Era il mio sogno, sai, aprire la finestra di mattina e respirare il mare.
Ora che sono qui, guardo questo orizzonte umido di acqua e a volte mi confondo, mi sembra un luogo conosciuto, un’isola, dove è possibile trovare cielo, aria da respirare.
Accade quando i ricordi volano via come gabbiani ubriachi di salsedine.
Allora il mare sembra che sia il luogo adatto alle mie lacrime, l’unico posto dove si possa stemperare questo dolore cupo che corre nelle vene.
Riesco a restare immobile per ore oppure chiudo semplicemente gli occhi e penso a te.
Rivedo all’infinito il tempo in cui la rabbia ha cancellato il desiderio lasciandomi i tuoi occhi in bella mostra a ricordarmi che eri tu quella che accendeva i giorni.

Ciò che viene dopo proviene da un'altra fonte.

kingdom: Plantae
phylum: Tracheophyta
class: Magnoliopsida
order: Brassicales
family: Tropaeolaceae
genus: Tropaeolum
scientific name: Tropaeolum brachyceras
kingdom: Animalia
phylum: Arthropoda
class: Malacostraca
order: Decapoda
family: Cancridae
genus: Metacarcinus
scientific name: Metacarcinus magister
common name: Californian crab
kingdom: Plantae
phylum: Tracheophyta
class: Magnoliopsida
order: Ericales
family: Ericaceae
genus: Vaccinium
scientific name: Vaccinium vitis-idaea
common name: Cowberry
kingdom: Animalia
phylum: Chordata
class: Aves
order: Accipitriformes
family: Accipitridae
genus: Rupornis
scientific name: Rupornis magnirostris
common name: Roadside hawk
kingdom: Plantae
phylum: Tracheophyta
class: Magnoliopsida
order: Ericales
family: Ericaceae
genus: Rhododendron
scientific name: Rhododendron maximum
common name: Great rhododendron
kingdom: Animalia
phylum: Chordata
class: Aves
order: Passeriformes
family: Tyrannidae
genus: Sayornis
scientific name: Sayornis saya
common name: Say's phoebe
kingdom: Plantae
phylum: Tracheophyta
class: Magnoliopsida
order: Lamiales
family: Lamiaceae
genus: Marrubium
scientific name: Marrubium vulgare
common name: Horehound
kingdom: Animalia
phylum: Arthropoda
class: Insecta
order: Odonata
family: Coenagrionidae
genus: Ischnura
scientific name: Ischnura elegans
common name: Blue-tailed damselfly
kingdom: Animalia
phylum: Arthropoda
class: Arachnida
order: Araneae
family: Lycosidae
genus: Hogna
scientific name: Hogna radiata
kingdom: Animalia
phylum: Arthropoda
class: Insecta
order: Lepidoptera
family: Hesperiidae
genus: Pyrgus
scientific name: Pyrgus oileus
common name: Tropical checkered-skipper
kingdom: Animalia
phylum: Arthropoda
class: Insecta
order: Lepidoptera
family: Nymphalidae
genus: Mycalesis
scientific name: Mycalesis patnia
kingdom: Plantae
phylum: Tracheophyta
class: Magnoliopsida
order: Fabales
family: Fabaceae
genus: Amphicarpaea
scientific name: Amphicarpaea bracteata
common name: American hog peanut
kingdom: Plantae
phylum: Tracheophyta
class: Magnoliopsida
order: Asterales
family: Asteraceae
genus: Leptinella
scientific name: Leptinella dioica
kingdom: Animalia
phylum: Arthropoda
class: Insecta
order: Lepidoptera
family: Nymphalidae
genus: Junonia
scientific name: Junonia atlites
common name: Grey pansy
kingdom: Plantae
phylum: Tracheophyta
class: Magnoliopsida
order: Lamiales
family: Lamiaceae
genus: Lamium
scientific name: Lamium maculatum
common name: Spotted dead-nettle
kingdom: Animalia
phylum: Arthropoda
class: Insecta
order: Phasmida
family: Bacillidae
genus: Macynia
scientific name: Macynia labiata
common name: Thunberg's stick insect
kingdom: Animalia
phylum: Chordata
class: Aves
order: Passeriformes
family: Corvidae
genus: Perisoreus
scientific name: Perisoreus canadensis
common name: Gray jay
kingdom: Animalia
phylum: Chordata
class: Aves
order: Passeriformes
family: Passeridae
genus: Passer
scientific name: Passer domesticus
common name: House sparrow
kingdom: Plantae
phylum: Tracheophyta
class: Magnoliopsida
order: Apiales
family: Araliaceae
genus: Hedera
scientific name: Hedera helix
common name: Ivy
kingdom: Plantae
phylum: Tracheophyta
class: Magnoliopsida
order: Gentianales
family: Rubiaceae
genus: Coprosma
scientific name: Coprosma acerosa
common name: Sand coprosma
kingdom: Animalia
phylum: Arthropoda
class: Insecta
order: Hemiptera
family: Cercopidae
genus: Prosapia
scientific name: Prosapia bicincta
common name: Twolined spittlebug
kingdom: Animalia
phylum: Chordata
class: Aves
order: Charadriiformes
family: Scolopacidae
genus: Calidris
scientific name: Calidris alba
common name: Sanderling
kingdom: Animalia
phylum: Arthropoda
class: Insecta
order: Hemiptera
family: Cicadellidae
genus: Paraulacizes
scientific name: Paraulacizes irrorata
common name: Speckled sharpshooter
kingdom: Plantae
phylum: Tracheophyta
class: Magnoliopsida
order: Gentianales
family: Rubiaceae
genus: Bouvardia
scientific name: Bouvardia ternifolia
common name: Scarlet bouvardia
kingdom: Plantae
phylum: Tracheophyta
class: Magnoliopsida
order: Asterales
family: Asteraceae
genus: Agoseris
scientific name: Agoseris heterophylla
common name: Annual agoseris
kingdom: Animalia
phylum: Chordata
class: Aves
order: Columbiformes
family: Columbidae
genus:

Rivedo il lento sfilacciarsi di tutte le parole, svuotate dai significati noti, ridotte a baluardo di difesa, luoghi dove nascondere la propria solitudine. 
Rivedo i tuoi silenzi, gli occhi che parlano, come una litania che ubriaca, che confonde, che non permette mai di allontanarsi nemmeno di un respiro, nemmeno di un minuto.
Rivedo te e questo acquieta la mia ansia allo stesso modo in cui la voce, la tua voce, era l’unico rimedio alla paura.